Actimab-A CLAG-M combination data was presented at ASH 2020 from the first three dose cohorts, which highlighted:
- 100% remission rate (CR/CRi) in patients receiving 0.75 μCi/kg of Actimab-A with CLAG-M
- 83% remission rate in patients who received 3 or fewer lines of prior treatment
- 70% of patients achieving a remission were MRD negative
- 67% of patients in the study achieved a remission including patients receiving 0.25 and 0.50 μCi/kg of Actimab-A, which has shown to be subtherapeutic as a single agent in prior studies
- All patients had intermediate (N=5, 33%) or adverse (N=10, 67%) cytogenetics
- Patients had a median of 2 prior therapies (range:1- 5) including prior Venetoclax/HMA (N=7,47%) or bone marrow transplant (N=8, 53%)
These results compare favorably to outcomes with CLAG-M as a single agent, which was shown in a separate study to have a 55% overall response rate and a 39% MRD negativity rate.

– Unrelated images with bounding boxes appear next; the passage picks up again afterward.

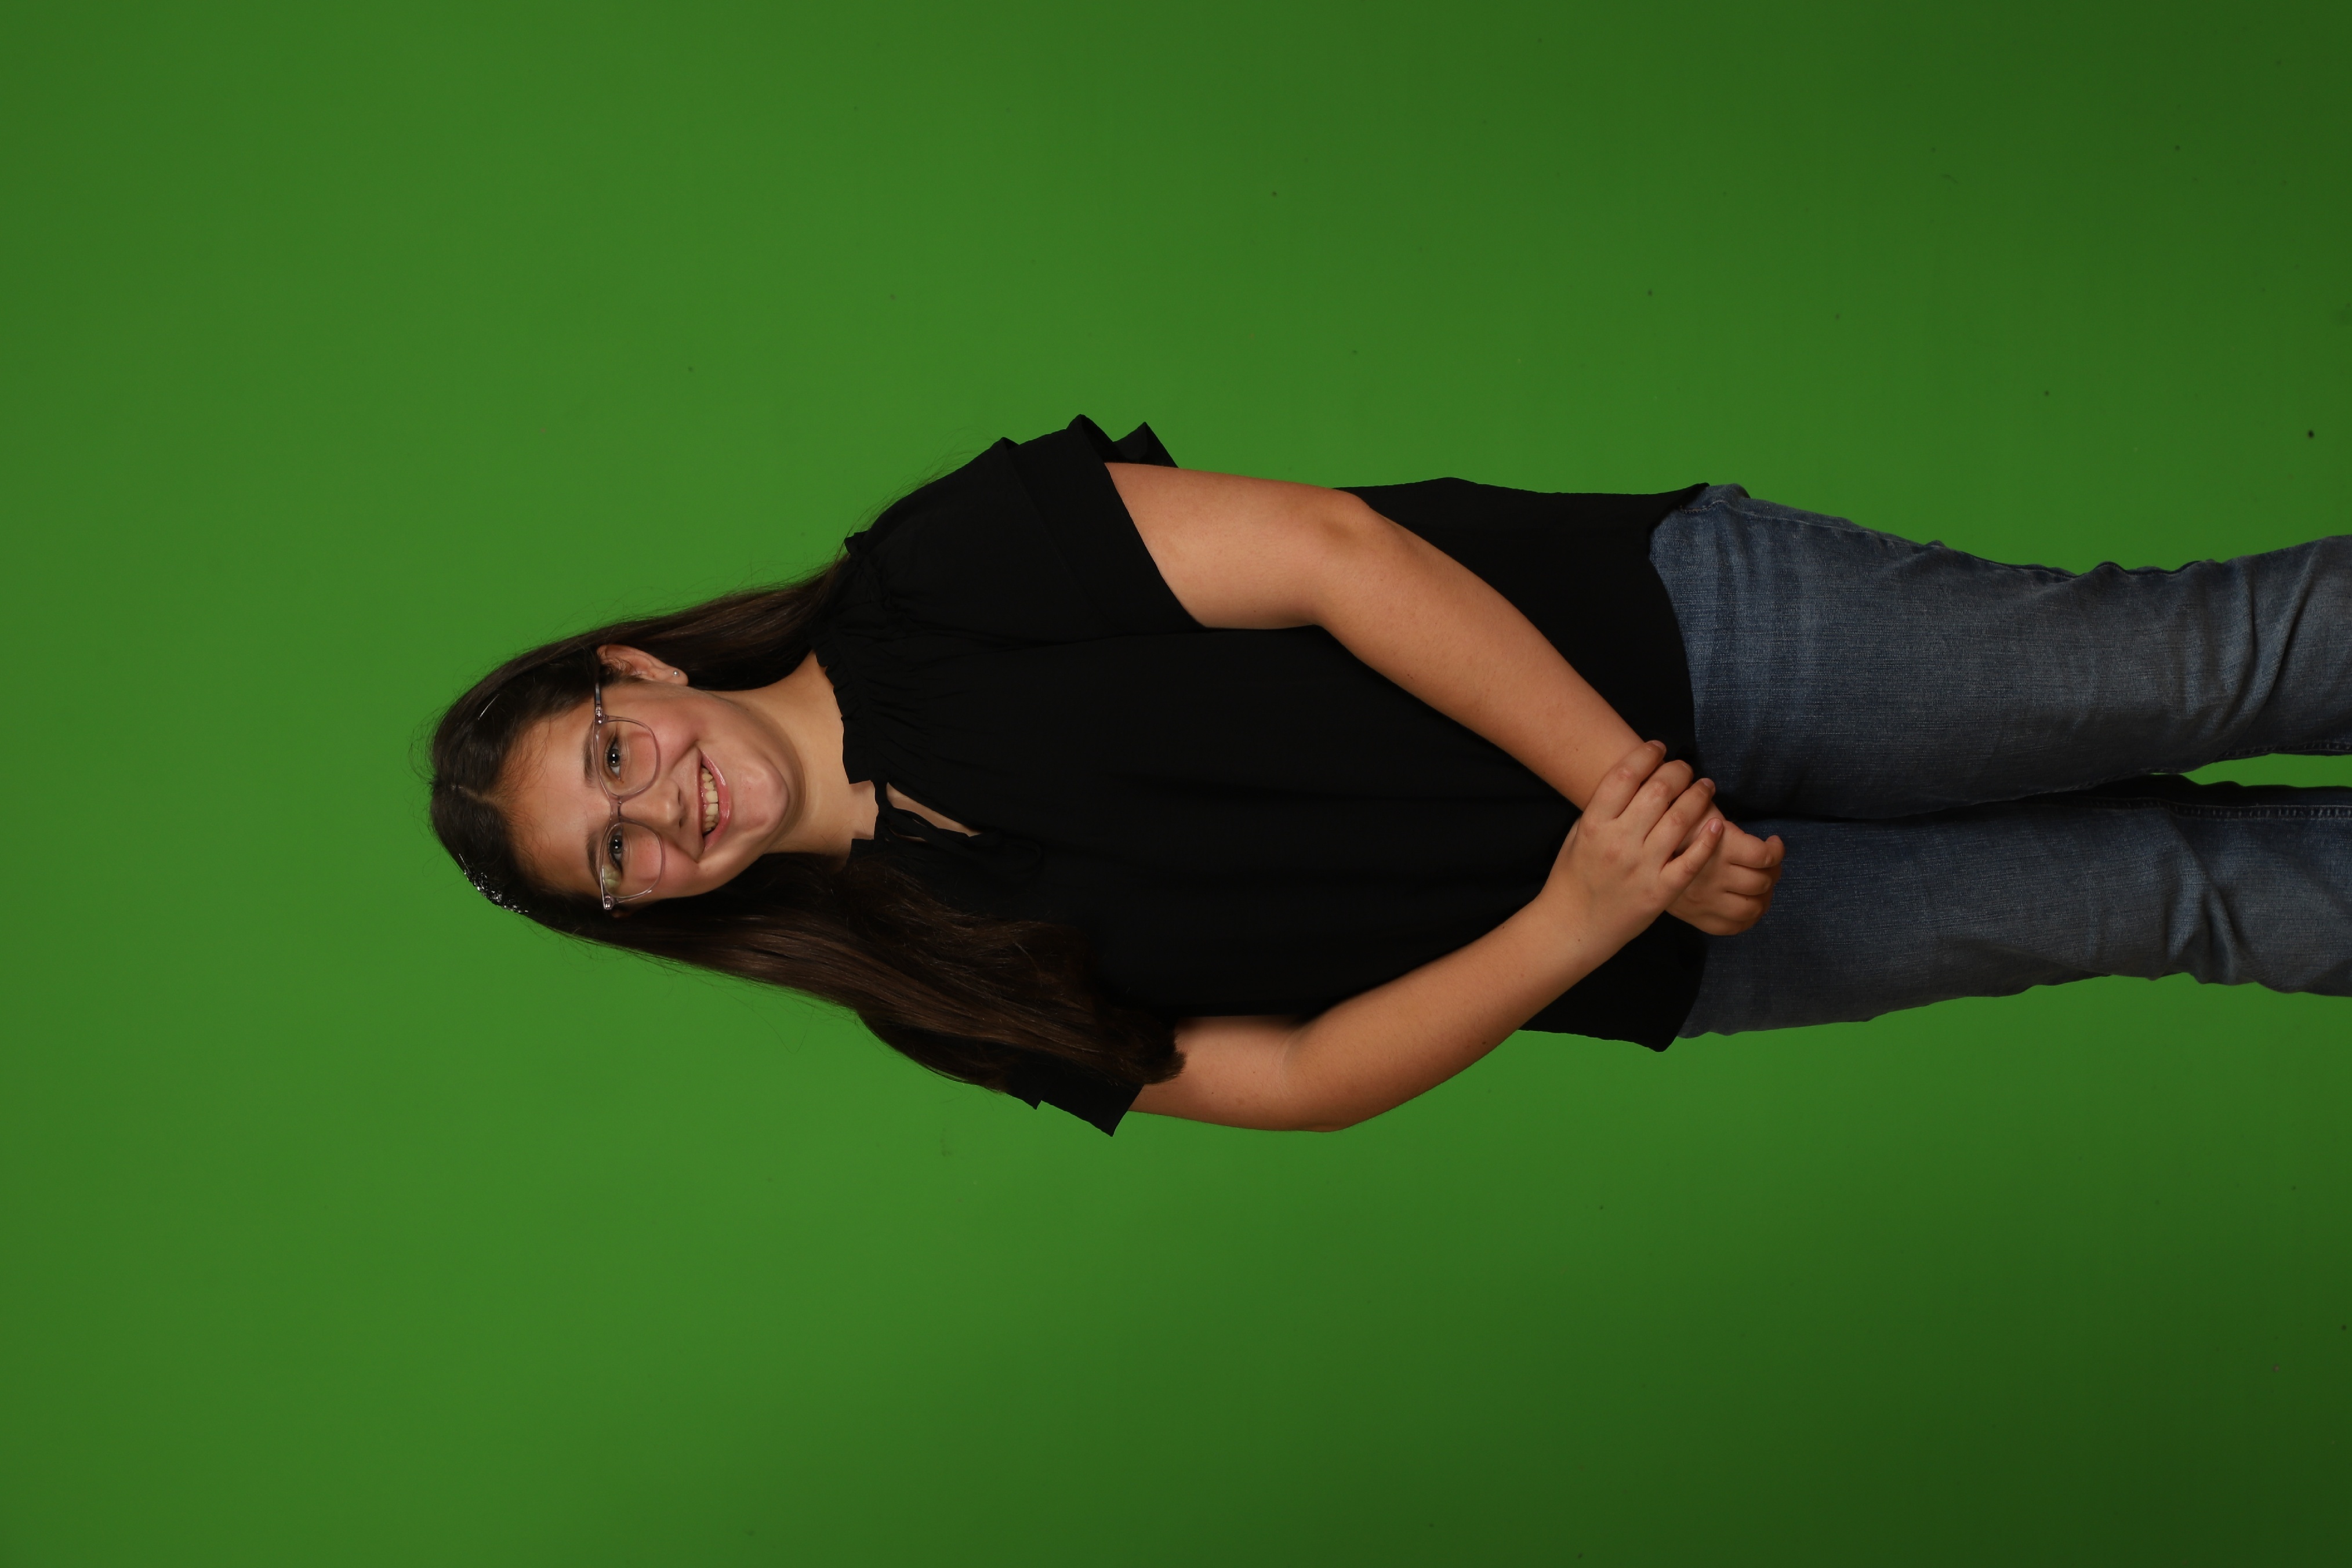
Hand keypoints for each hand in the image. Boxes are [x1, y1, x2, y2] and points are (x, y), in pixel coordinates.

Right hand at [1542, 741, 1725, 943]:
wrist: (1574, 926)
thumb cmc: (1573, 878)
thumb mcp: (1577, 836)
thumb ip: (1602, 809)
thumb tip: (1631, 776)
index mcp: (1594, 824)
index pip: (1624, 775)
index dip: (1646, 754)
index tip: (1659, 748)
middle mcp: (1618, 842)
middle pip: (1657, 791)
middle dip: (1678, 771)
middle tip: (1686, 768)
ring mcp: (1641, 868)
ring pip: (1679, 820)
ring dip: (1698, 796)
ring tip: (1706, 787)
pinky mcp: (1661, 892)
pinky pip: (1692, 860)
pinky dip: (1707, 840)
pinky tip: (1717, 824)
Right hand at [1667, 810, 1785, 935]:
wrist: (1635, 856)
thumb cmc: (1669, 825)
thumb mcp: (1692, 808)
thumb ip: (1713, 809)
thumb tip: (1725, 800)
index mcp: (1718, 848)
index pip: (1764, 856)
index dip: (1777, 850)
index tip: (1773, 843)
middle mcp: (1714, 877)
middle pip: (1762, 882)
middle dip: (1773, 871)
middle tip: (1769, 864)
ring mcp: (1706, 901)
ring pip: (1752, 908)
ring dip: (1765, 897)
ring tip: (1761, 885)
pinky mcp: (1699, 918)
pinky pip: (1734, 926)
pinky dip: (1748, 918)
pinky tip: (1748, 903)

Dr. Avinash Desai, Actinium’s Chief Medical Officer, said, “This novel combination has produced promising data with high rates of remission and MRD negativity with an acceptable safety profile thus far. Despite multiple new drug approvals for patients with AML, including several targeted agents, outcomes for patients with relapsed or refractory AML remain poor, especially those with adverse molecular or cytogenetic features. Actimab-A enables the treatment of AML with radiation at a cellular level, which is a novel mechanism not achievable with traditional external beam radiation given the diffuse nature of blood cancers like AML. Given the sensitivity of AML and other blood cancers to radiation, we are optimistic in its potential to improve patient outcomes. We hypothesized that the combination of Actimab-A with CLAG-M would be tolerable given the non-overlapping mechanisms of action and lead to higher and deeper remissions. We have been very pleased with the data from the trial to date and look forward to advancing this novel combination once we have reviewed the data from all dose cohorts, including the data to be presented at ASH in December.”